The first thing to “consider” is that SLAs (Service Level Agreements) are not written for customers, rather they are written by and for service providers. So unless you are a Fortune 1,000 customer with unlimited legal resources don’t ever expect to be compensated for data loss. You will be lucky to get a credit for the affected month.
The next factor is the cognizant party nature embedded in SLAs. Specifically there are different types of service providers; those which have multiple legal risk surfaces and those which have effectively only one (1).
For instance, a cloud backup vendor providing both the infrastructure AND a service has at least two (2) risk surfaces because they are involved with the actual assets of their customer(s). If that same vendor is providing the infrastructure and the service THROUGH a reseller channel then it jumps to at least three (3) surfaces.
Typically the SLAs for a vendor who is providing the actual service AND the infrastructure upon which that service runs are one-offs. In other words, there is an implicit individual SLA with each customer and it is architected to protect the provider by limiting responsibility because the vendor – or vendors if you include the channel – is/are technically “capable” of accessing the data.
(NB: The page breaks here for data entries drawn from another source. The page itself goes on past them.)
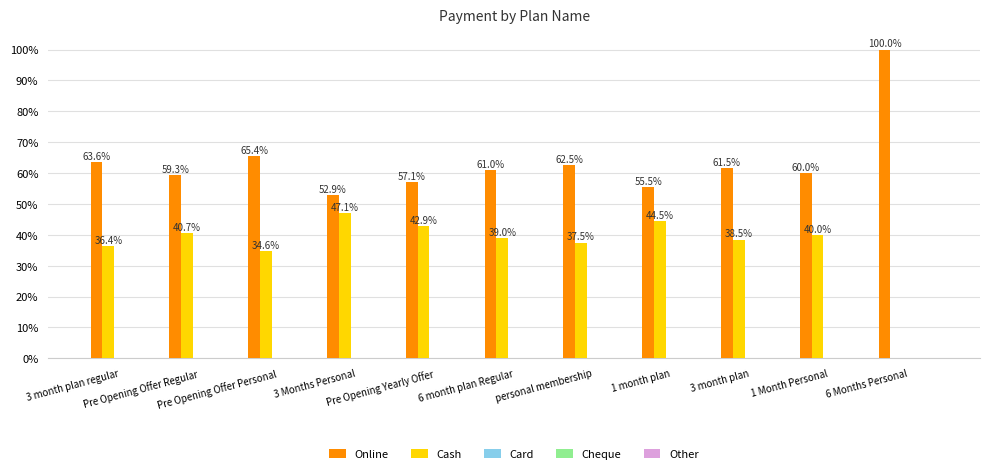

Does the chart contain stacked bars?

No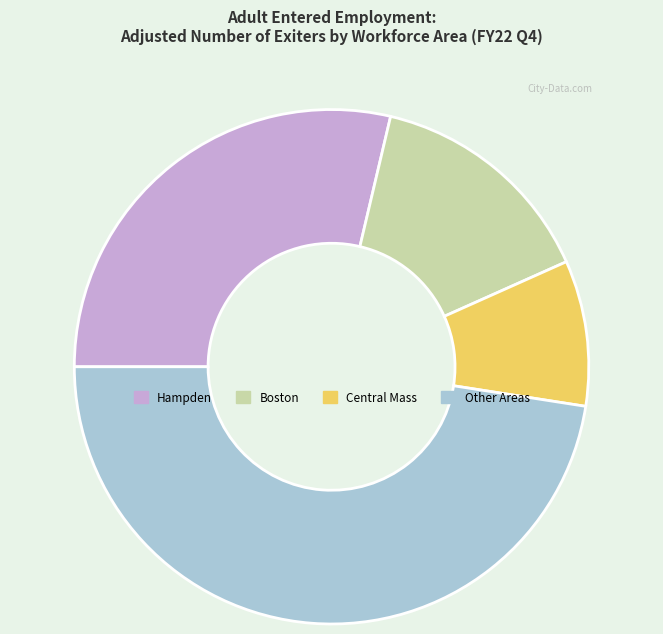

Does any single category account for the majority?

No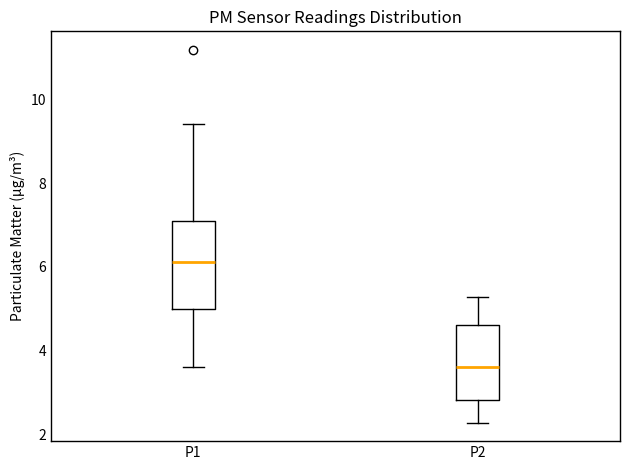

Which box has the highest median line?

P1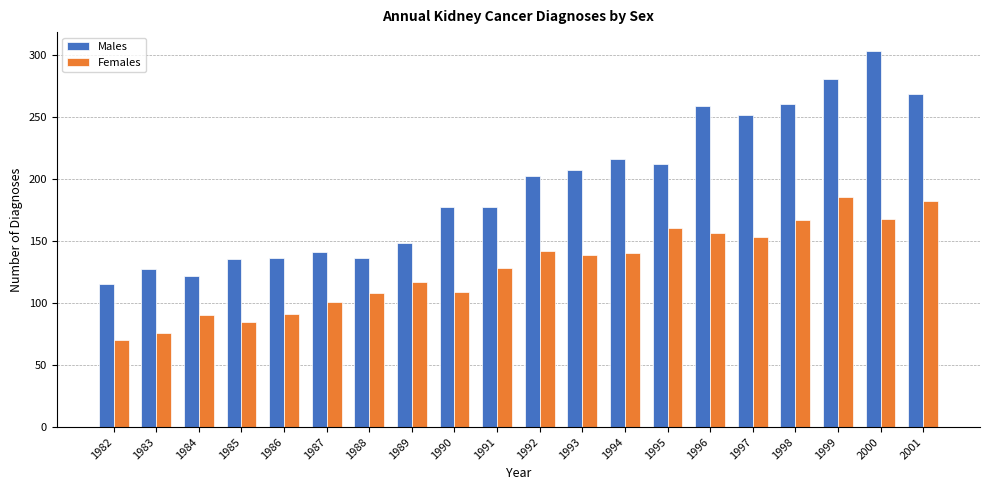

Does the chart contain stacked bars?

No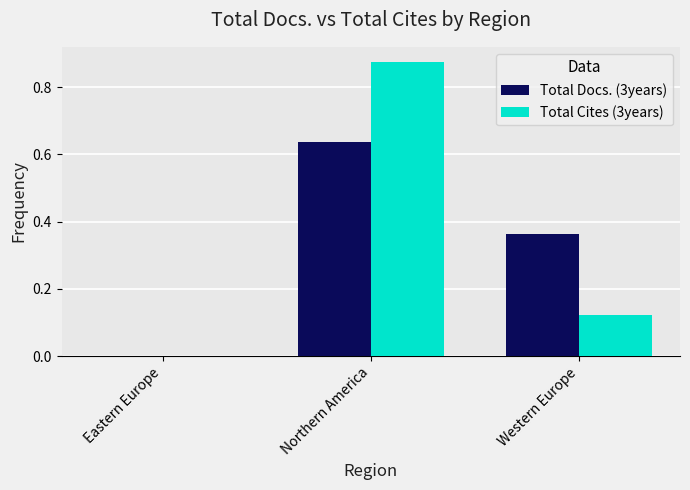

The Total Docs. (3years) series shows 0.0 at Eastern Europe. True or false?

True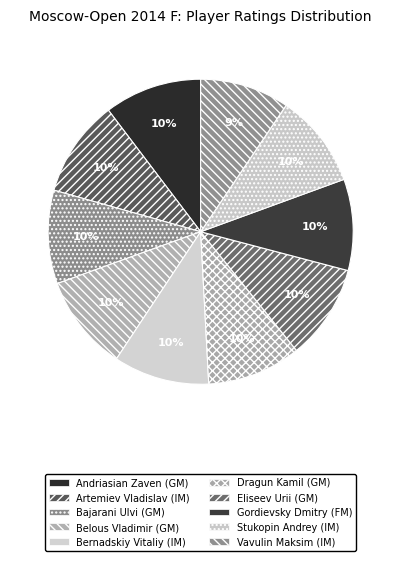

Does Bajarani Ulvi (GM) account for over 50% of the chart?

No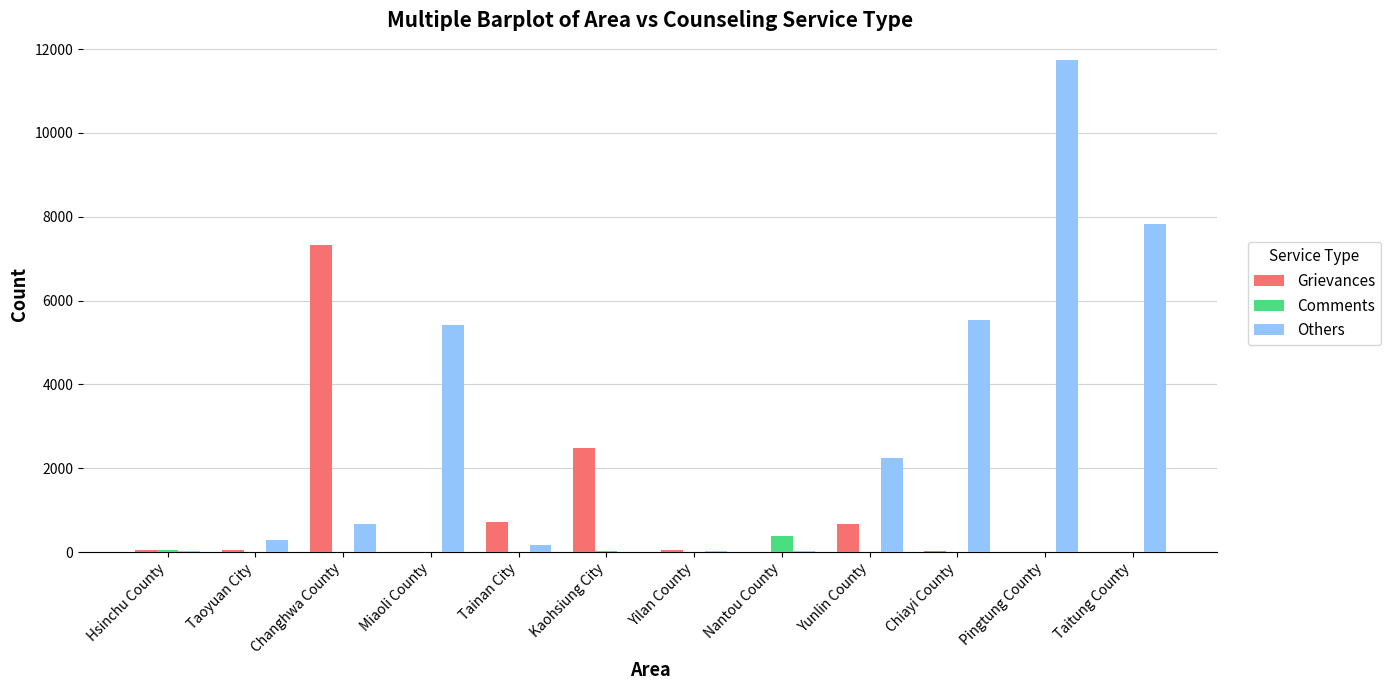

At which category is the sum across all series the highest?

Pingtung County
This means that the SLA must be designed to “thread the needle” and mitigate exposure on single accounts.
Keep in mind also that vendors with individual SLAs can triage which of their customers will receive immediate attention in times of crisis and which will wait their turn. This means the SLA is actually part of a larger profit/loss calculation at various points in your relationship.
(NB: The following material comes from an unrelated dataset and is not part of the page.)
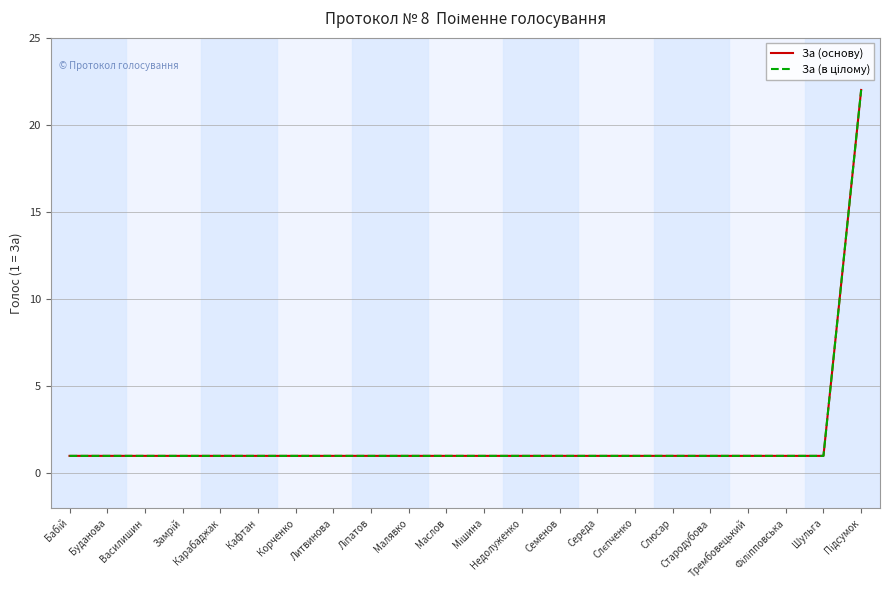

Does the chart have visible grid lines?

Yes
Contrast this with an IaaS vendor who is not making any special arrangements based on customer identity and has absolutely no idea what is going on in any given cloud computer, and therefore need only address a single risk surface.
Since an IaaS vendor is only providing the infrastructure with no influence or visibility into the services running on that infrastructure they can operate on a generic one-size-fits all basis. This usually manifests as a terms and conditions checkmark on the credit card form you fill out.
This way the vendor exposure is limited to nominal penalties for service outages and reminders that you will get nothing if your data is lost. On the surface this seems less attractive but in reality it is actually better for most normal organizations for a couple of reasons.
- First, because the SLA is stretched over a large number of undifferentiated customers there is a very real incentive to keep the “crowd” from becoming dissatisfied and talking about it.
- Second, because the risk surface is much broader and less specific, third party out-of-band requests are harder to satisfy because the IaaS provider, by design, does not have ready access to the customer’s data.
Point being that ownership is much clearer with IaaS as opposed to SaaS and even PaaS.
Using the cloud backup example again, if you run your own software then the ownership is clearly delineated. In fact, when you attach a drive to one of your cloud computers, it is bound by the same limitations as a normal drive. In other words, while it is attached to your cloud computer, it can not be attached to another computer, just like in your data center.
Of course there is lots more to this subject but the basic premise is that sometimes being part of a crowd has it’s benefits.